Les hommes ont produit des performances remarquables pendant ces Jeux Olympiques mais il ne fait aucun doute que le rôle de la star de la gymnastique est revenu à une athlète féminine. Véritable phénomène, la Tchécoslovaque Věra Čáslavská est instantanément propulsée au rang d'icône internationale grâce à ses exploits sur les tapis mexicains.
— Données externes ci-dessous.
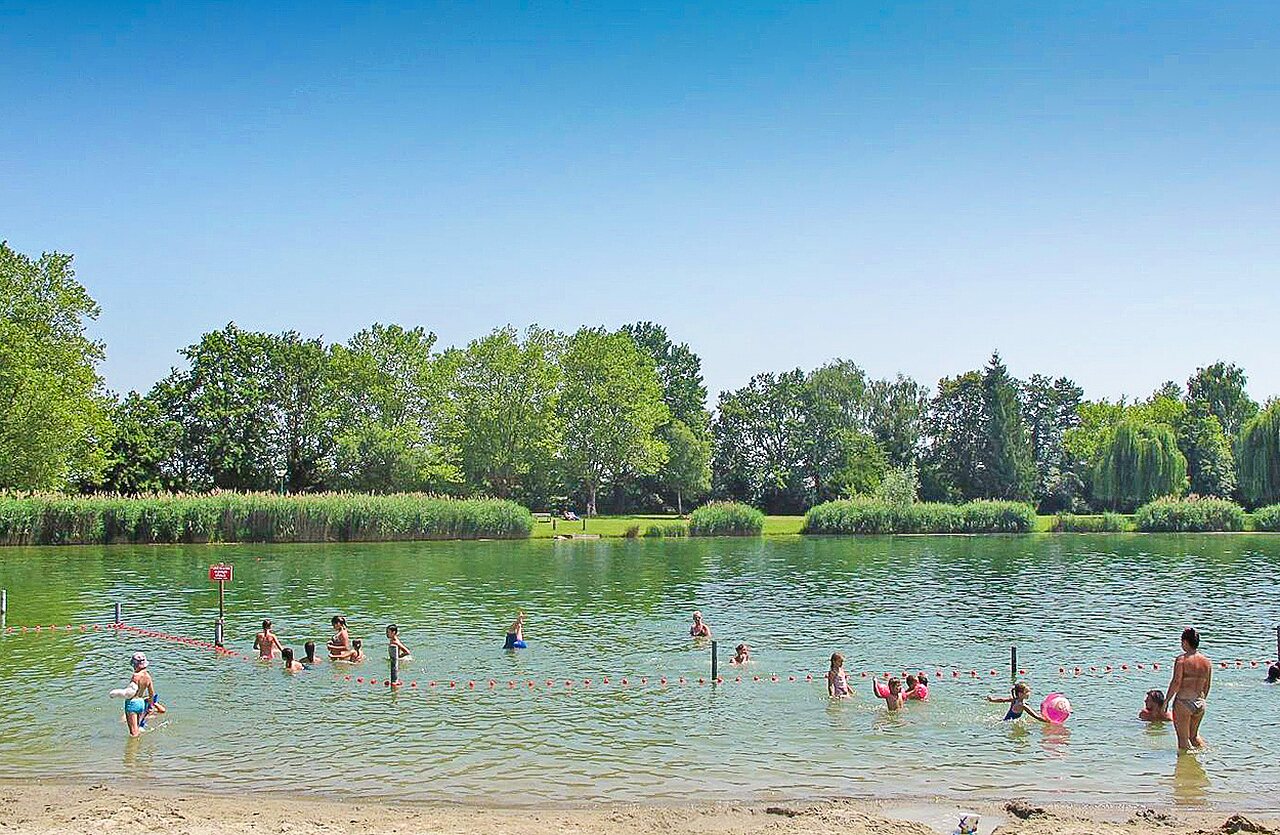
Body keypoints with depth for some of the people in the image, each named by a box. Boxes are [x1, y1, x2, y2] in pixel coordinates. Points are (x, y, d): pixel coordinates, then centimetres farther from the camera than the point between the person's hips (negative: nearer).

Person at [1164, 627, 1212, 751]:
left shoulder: (1181, 659, -13)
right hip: (1200, 703, 6)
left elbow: (1176, 683, -16)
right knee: (1194, 735, 25)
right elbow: (1207, 685, 10)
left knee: (1183, 738, 5)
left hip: (1183, 702, -6)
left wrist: (1167, 700, -5)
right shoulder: (1207, 661, 4)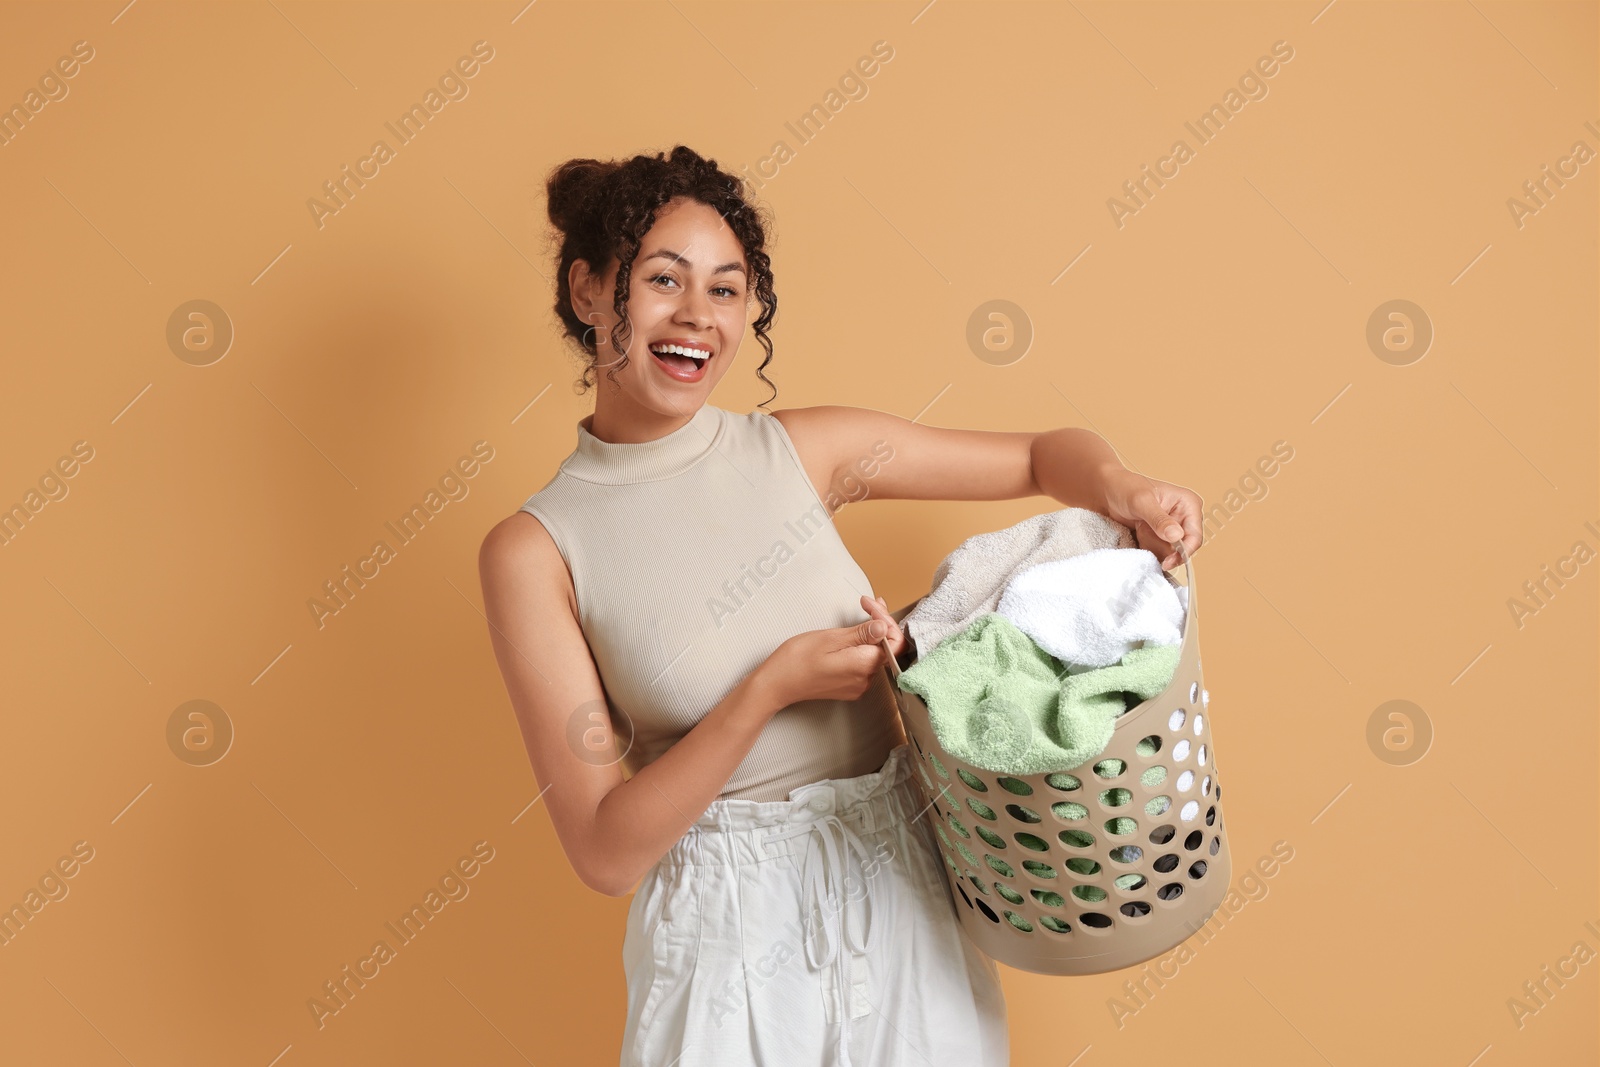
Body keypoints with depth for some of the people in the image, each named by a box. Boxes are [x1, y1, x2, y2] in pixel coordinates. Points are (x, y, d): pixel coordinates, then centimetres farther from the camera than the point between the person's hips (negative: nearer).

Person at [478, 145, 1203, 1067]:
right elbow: (605, 853, -14)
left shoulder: (803, 450, -3)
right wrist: (771, 689, -23)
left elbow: (1041, 455, 6)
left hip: (904, 885, 4)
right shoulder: (535, 550, -12)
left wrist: (1122, 488, -16)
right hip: (734, 930, -3)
Čáslavská n'est pourtant pas une inconnue à son arrivée à Mexico : elle a remporté trois médailles d'or lors des Jeux Olympiques de Tokyo, quatre ans auparavant. L'année précédente, elle a récolté deux notes parfaites à l'occasion des Championnats d'Europe. Elle s'apprête à réaliser un exploit historique en défendant son titre de championne du classement général sur deux olympiades, en passant par les Championnats du Monde et les Championnats d'Europe. Elle reste à ce jour la seule gymnaste à avoir réalisé une telle performance.
 
Les immenses qualités de Čáslavská sont donc déjà bien connues, mais sa popularité atteint de nouveaux sommets en raison de sa réaction aux événements qui se produisent dans son pays.

Deux mois avant le début des Jeux Olympiques, les chars soviétiques entrent en Tchécoslovaquie. Fermement opposée à l'intervention de l'URSS dans son pays, Čáslavská craint d'être arrêtée. Elle se cache pendant trois semaines, mais entretient sa forme en soulevant des sacs de pommes de terre. Finalement, son gouvernement lui accorde la possibilité de rejoindre le reste de l'équipe à Mexico.
Son séjour mexicain se solde par quatre médailles d'or, deux d'argent et une belle histoire d'amour avec le public mexicain. Chacune de ses apparitions suscite une véritable ovation. La championne répond en réalisant l'un de ses exercices au son du Jarabe tapatío, une danse très populaire au Mexique. Ces succès lui valent de devenir la première femme à conserver son titre au classement général.

Vingt-quatre heures après la fin de son concours, elle se marie à Mexico avec Josef Odlozil, lauréat du 1 500 mètres, devant une foule de 10 000 personnes.
En revanche, les autorités soviétiques accueillent son succès beaucoup plus fraîchement. À son retour, Čáslavská peine à trouver du travail. Le gouvernement tchécoslovaque finira par accepter de la renvoyer au Mexique pour entraîner l'équipe d'athlétisme, afin d'améliorer les relations entre les deux pays.

Après la chute du régime communiste, Čáslavská deviendra présidente du Comité National Olympique tchèque. Elle sera élue deuxième meilleure athlète de l'histoire du pays, derrière Emil Zatopek.